On three-ways: I can relate to becoming interested in quasisafe romantic situations. I can’t say I’ve ever been in a three-way relationship, but I can understand being able to experience a connection vicariously without having to get involved with the drama.

On having sex on camera: The biggest challenge was trying to be turned on in a nonerotic environment. You can’t fake a hard-on, and you want to be at full mast. This was achieved more by stroking—standing by the window, jerking off, talking about the weather—than by actually being turned on by the circumstances.

7.Lindsay Beamish, Los Angeles

On her character: I play Severin, a disillusioned dominatrix who’s never had a real, lasting relationship. She’s mean when she feels unsafe, but really, inside she wants to connect so badly. That was the theme that kept coming out in the improvisation, and it’s definitely a theme in my life.

On her parents watching the movie: My mom saw it. She really liked it but she can’t get over the scene where James gives himself a blow job. She’s really traumatized by that.

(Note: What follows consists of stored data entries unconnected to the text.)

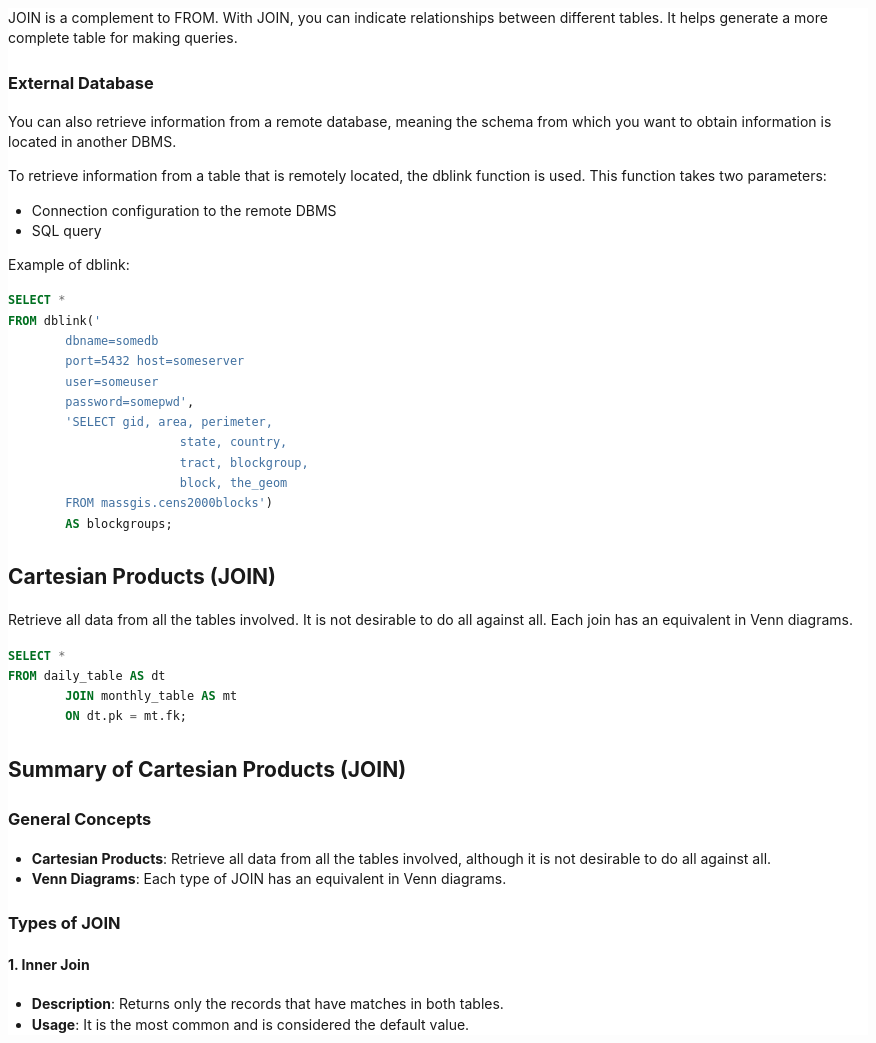 JOIN is a complement to FROM. With JOIN, you can indicate relationships between different tables. It helps generate a more complete table for making queries.

### External Database

You can also retrieve information from a remote database, meaning the schema from which you want to obtain information is located in another DBMS.

To retrieve information from a table that is remotely located, the dblink function is used. This function takes two parameters:

- Connection configuration to the remote DBMS
- SQL query

Example of dblink:
```sql
SELECT *
FROM dblink('
        dbname=somedb
        port=5432 host=someserver
        user=someuser
        password=somepwd',
        'SELECT gid, area, perimeter,
                        state, country,
                        tract, blockgroup,
                        block, the_geom
        FROM massgis.cens2000blocks')
        AS blockgroups;
```

## Cartesian Products (JOIN)

Retrieve all data from all the tables involved. It is not desirable to do all against all. Each join has an equivalent in Venn diagrams.

```sql
SELECT * 
FROM daily_table AS dt
        JOIN monthly_table AS mt
        ON dt.pk = mt.fk;
```

## Summary of Cartesian Products (JOIN)

### General Concepts
- **Cartesian Products**: Retrieve all data from all the tables involved, although it is not desirable to do all against all.
- **Venn Diagrams**: Each type of JOIN has an equivalent in Venn diagrams.

### Types of JOIN

#### 1. **Inner Join**
- **Description**: Returns only the records that have matches in both tables.
- **Usage**: It is the most common and is considered the default value.
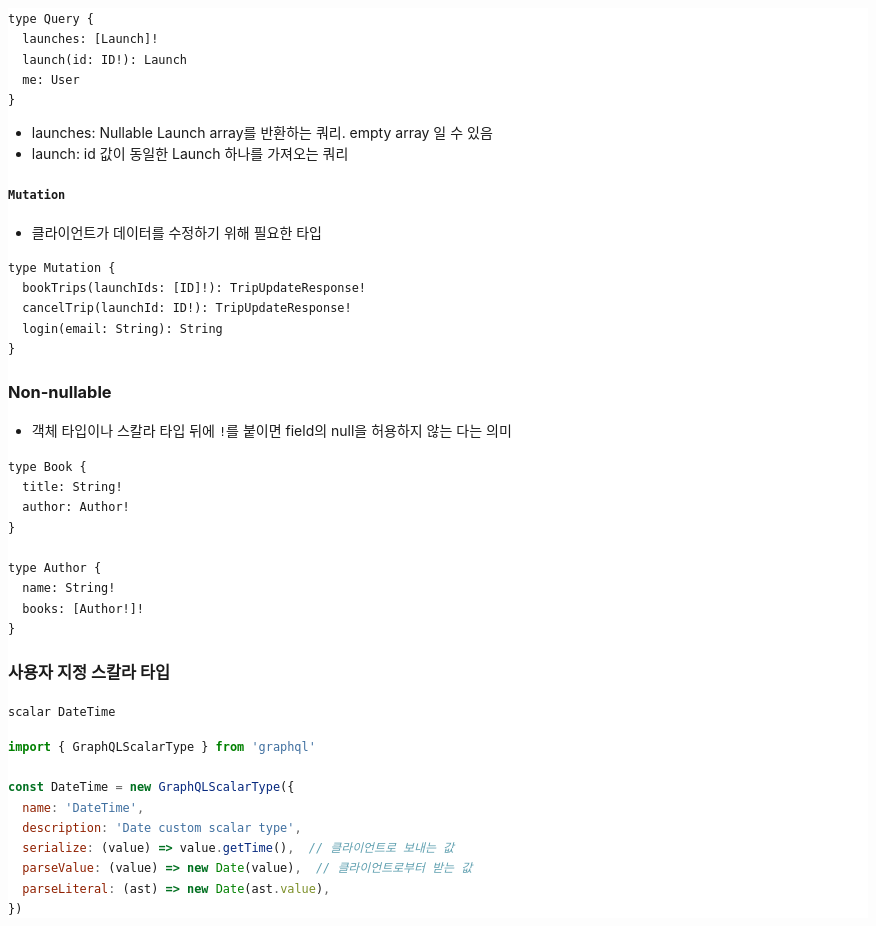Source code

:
 ```gql
type Query {
  launches: [Launch]!
  launch(id: ID!): Launch
  me: User
}
```

- launches: Nullable Launch array를 반환하는 쿼리. empty array 일 수 있음
- launch: id 값이 동일한 Launch 하나를 가져오는 쿼리

#### `Mutation`
- 클라이언트가 데이터를 수정하기 위해 필요한 타입

```gql
type Mutation {
  bookTrips(launchIds: [ID]!): TripUpdateResponse!
  cancelTrip(launchId: ID!): TripUpdateResponse!
  login(email: String): String
}
```


### Non-nullable
- 객체 타입이나 스칼라 타입 뒤에 `!`를 붙이면 field의 null을 허용하지 않는 다는 의미

```gql
type Book {
  title: String!
  author: Author!
}

type Author {
  name: String!
  books: [Author!]!
}
```

### 사용자 지정 스칼라 타입
```gql
scalar DateTime
```

```javascript
import { GraphQLScalarType } from 'graphql'

const DateTime = new GraphQLScalarType({
  name: 'DateTime',
  description: 'Date custom scalar type',
  serialize: (value) => value.getTime(),  // 클라이언트로 보내는 값
  parseValue: (value) => new Date(value),  // 클라이언트로부터 받는 값
  parseLiteral: (ast) => new Date(ast.value),
})
```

On the perils of filmmaking: On the sex day, the day they were filming the orgy, the smell was really memorable, like animal sweat. Hippopotamus sweat.

8.Justin Bond, New York

On his character: I’m playing Justin Bond and he’s fantastic. [Laughs] It’s interesting because I’m playing a previous version of myself. A superficial, social-raconteur version of myself. I used to host nightclubs at the turn of the century.

On why he was chosen: I think John thought that I represented sexual freedom in a way, because I was running overtly—but whimsically—sexual clubs. They were clamping down on sexuality and clubs during the Giuliani administration, and our intention was political. We wanted to make clubs that were sexy and fun in a sex-negative era.

On sex parties: I’m an exhibitionist. I’ll do things if it’s part of the show, but usually I retain a certain level of space for myself to be intimate in. I’m not really comfortable going to big orgies. I mean, a lot of people indulge and engage in anonymous sex, but a lot of people in this part of the neighborhood know me, so that takes the charm out of anonymous sex.